Task requirements: Say how many of the lines below include the word "Point", and write nothing else.

----

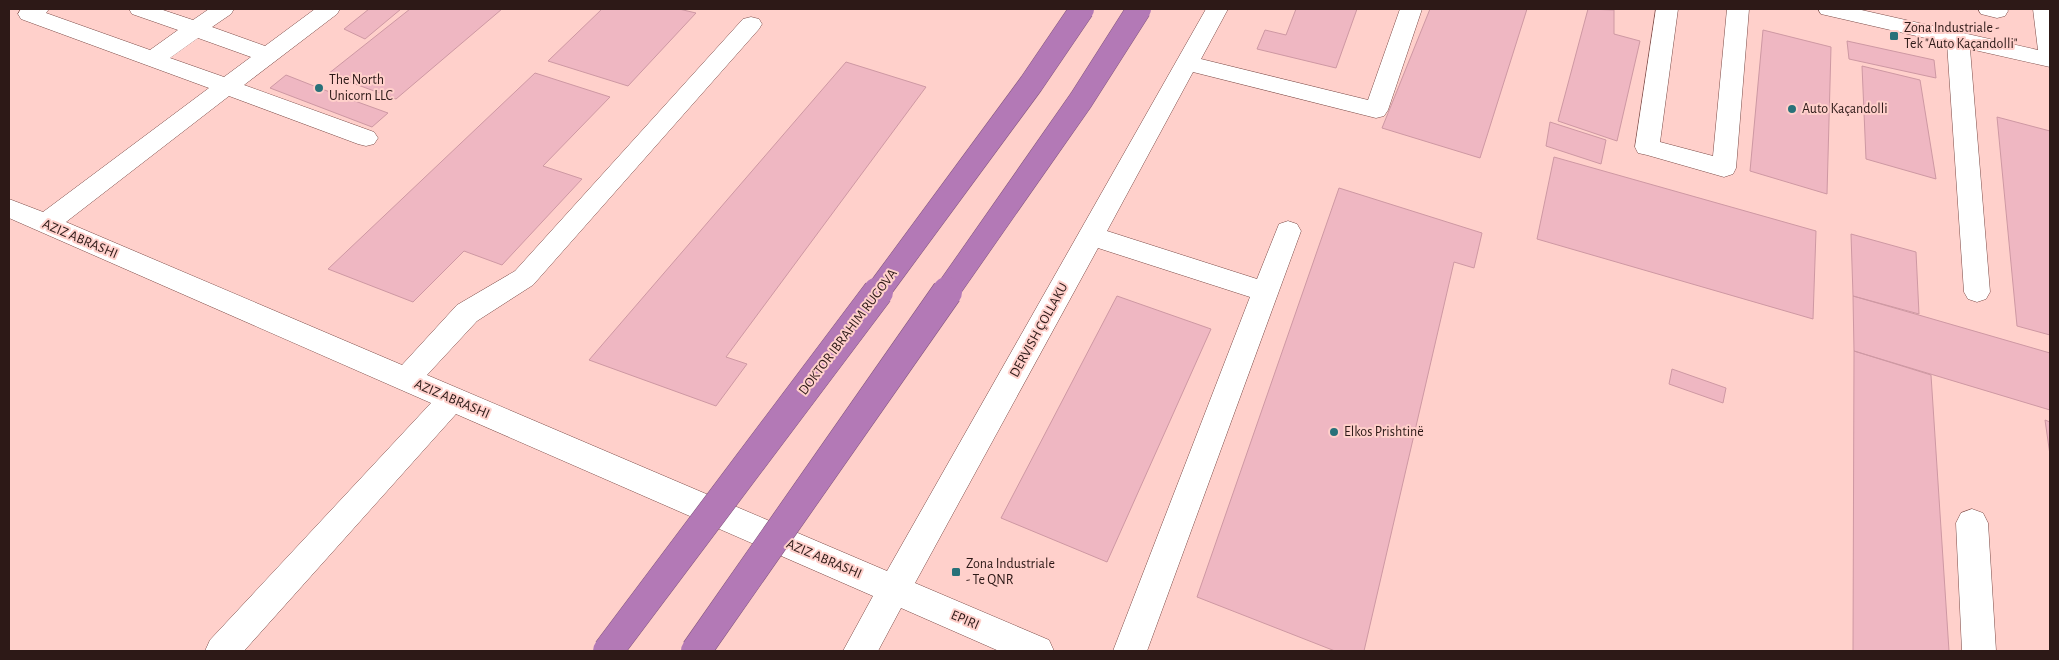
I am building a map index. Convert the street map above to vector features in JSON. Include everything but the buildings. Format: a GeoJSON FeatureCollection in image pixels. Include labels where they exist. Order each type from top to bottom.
{"type":"FeatureCollection","features":[{"type":"Feature","properties":{"kind":"highway","name":"DOKTOR IBRAHIM RUGOVA"},"geometry":{"type":"LineString","coordinates":[[608,651],[830,357],[1031,84],[1082,9]]}},
{"type":"Feature","properties":{"kind":"highway"},"geometry":{"type":"LineString","coordinates":[[696,651],[1082,100],[1139,9]]}},
{"type":"Feature","properties":{"kind":"street"},"geometry":{"type":"LineString","coordinates":[[38,9],[29,14],[366,138]]}},
{"type":"Feature","properties":{"kind":"street"},"geometry":{"type":"LineString","coordinates":[[140,9],[268,55]]}},
{"type":"Feature","properties":{"kind":"street"},"geometry":{"type":"LineString","coordinates":[[152,60],[223,9]]}},
{"type":"Feature","properties":{"kind":"street"},"geometry":{"type":"LineString","coordinates":[[45,224],[329,9]]}},
{"type":"Feature","properties":{"kind":"street","name":"DERVISH ÇOLLAKU"},"geometry":{"type":"LineString","coordinates":[[860,651],[1218,9]]}},
{"type":"Feature","properties":{"kind":"street"},"geometry":{"type":"LineString","coordinates":[[1187,63],[1376,110],[1411,9]]}},
{"type":"Feature","properties":{"kind":"street"},"geometry":{"type":"LineString","coordinates":[[1667,9],[1647,147],[1724,168],[1738,9]]}},
{"type":"Feature","properties":{"kind":"street"},"geometry":{"type":"LineString","coordinates":[[1832,9],[2050,60]]}},
{"type":"Feature","properties":{"kind":"street"},"geometry":{"type":"LineString","coordinates":[[1989,9],[1996,9]]}},
{"type":"Feature","properties":{"kind":"street"},"geometry":{"type":"LineString","coordinates":[[2044,9],[2050,55]]}},
{"type":"Feature","properties":{"kind":"street"},"geometry":{"type":"LineString","coordinates":[[406,379],[467,313],[524,278],[751,24]]}},
{"type":"Feature","properties":{"kind":"street"},"geometry":{"type":"LineString","coordinates":[[1958,39],[1977,292]]}},
{"type":"Feature","properties":{"kind":"street","name":"AZIZ ABRASHI"},"geometry":{"type":"LineString","coordinates":[[9,208],[894,589]]}},
{"type":"Feature","properties":{"kind":"street"},"geometry":{"type":"LineString","coordinates":[[1130,651],[1288,231]]}},
{"type":"Feature","properties":{"kind":"street"},"geometry":{"type":"LineString","coordinates":[[1091,236],[1266,292]]}},
{"type":"Feature","properties":{"kind":"street"},"geometry":{"type":"LineString","coordinates":[[222,651],[452,399]]}},
{"type":"Feature","properties":{"kind":"street"},"geometry":{"type":"LineString","coordinates":[[1972,523],[1979,651]]}},
{"type":"Feature","properties":{"kind":"street","name":"EPIRI"},"geometry":{"type":"LineString","coordinates":[[894,589],[1037,651]]}},
{"type":"Feature","properties":{"kind":"place","name":"Zona Industriale - Tek \"Auto Kaçandolli\""},"geometry":{"type":"Point","coordinates":[1894,36]}},
{"type":"Feature","properties":{"kind":"place","name":"The North Unicorn LLC"},"geometry":{"type":"Point","coordinates":[319,88]}},
{"type":"Feature","properties":{"kind":"place","name":"Auto Kaçandolli"},"geometry":{"type":"Point","coordinates":[1792,109]}},
{"type":"Feature","properties":{"kind":"place","name":"Elkos Prishtinë"},"geometry":{"type":"Point","coordinates":[1334,432]}},
{"type":"Feature","properties":{"kind":"place","name":"Zona Industriale - Te QNR"},"geometry":{"type":"Point","coordinates":[956,572]}}]}
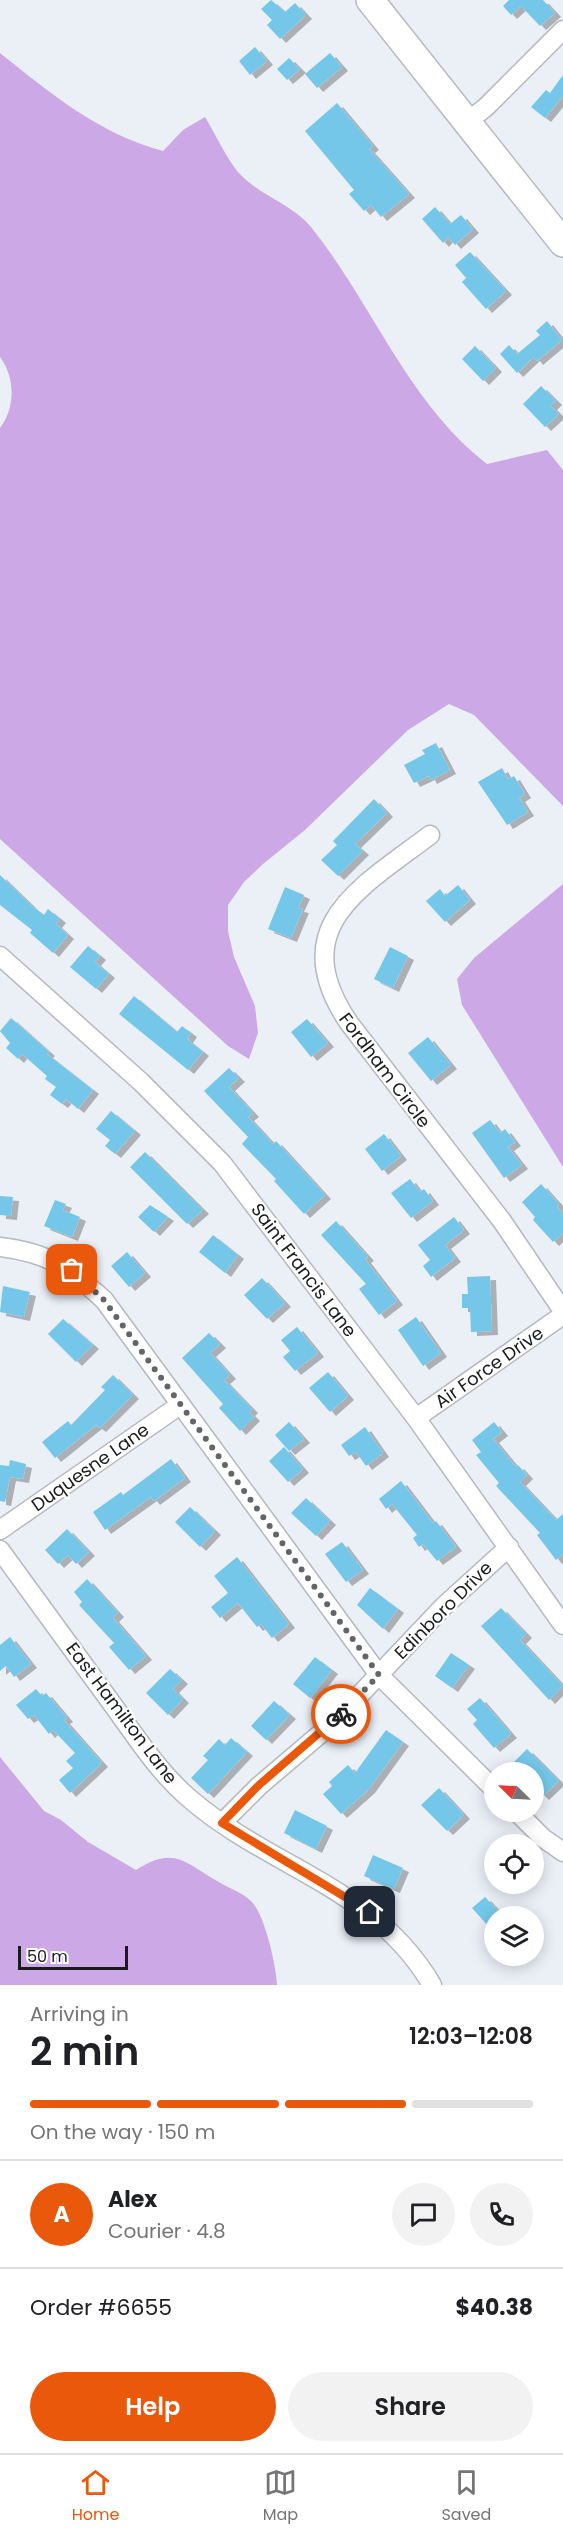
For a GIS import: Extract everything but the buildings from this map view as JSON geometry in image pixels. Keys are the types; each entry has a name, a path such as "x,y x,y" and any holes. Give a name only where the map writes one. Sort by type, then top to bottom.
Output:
{"main road":[{"path":"370,0 563,243"}],"street":[{"path":"467,122 486,107 563,30"},
{"name":"Fordham Circle","path":"430,835 358,889 344,904 331,924 324,947 325,974 334,1001 349,1023 502,1221 563,1313"},
{"name":"Saint Francis Lane","path":"0,956 141,1082 222,1163 416,1418 563,1625"},
{"path":"0,1247 48,1258 72,1270 104,1300 379,1675 484,1779"},
{"name":"Air Force Drive","path":"416,1418 563,1313"},
{"name":"Duquesne Lane","path":"0,1530 180,1405"},
{"name":"Edinboro Drive","path":"222,1823 259,1785 333,1723 444,1606 509,1547"},
{"name":"East Hamilton Lane","path":"0,1550 158,1766 190,1799 222,1823 370,1912 399,1939 432,1985"},
{"path":"527,1822 543,1838 563,1852"}],"shaded area":[{"path":"0,53 76,111 140,144 163,151 183,130 205,117 241,175 258,189 295,212 311,227 333,257 413,382 459,439 487,464 547,450 563,470 563,806 474,715 449,704 408,730 305,830 244,882 228,905 228,931 234,957 255,1006 258,1033 249,1059 228,1046 0,839 0,428 9,411 12,392 9,374 0,357"},
{"path":"563,884 563,1167 462,1005 457,979 474,958"},
{"path":"0,1757 44,1811 61,1820 88,1842 136,1870 161,1859 179,1860 188,1863 251,1901 265,1928 277,1985 0,1985"}],"way so far":[{"path":"72,1270 104,1300 379,1675 341,1714"}],"route":[{"path":"341,1714 259,1785 222,1823 370,1912"}]}
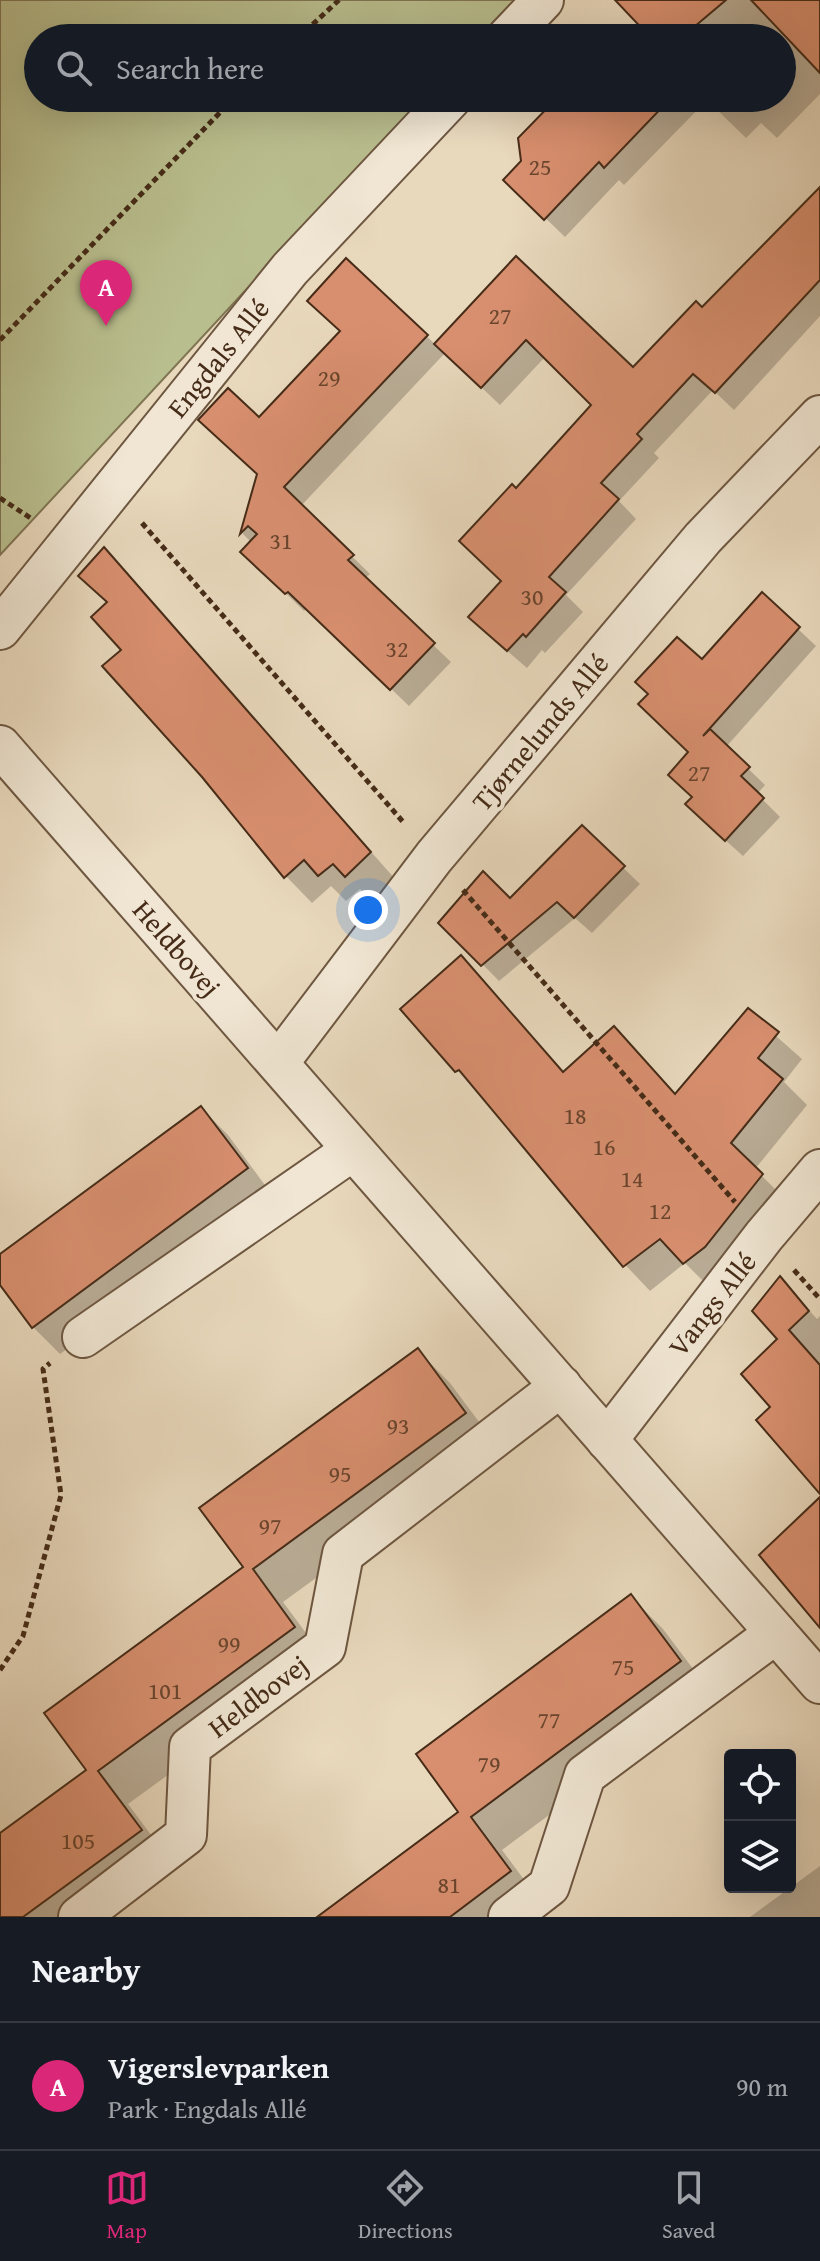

----

Response to this task: 5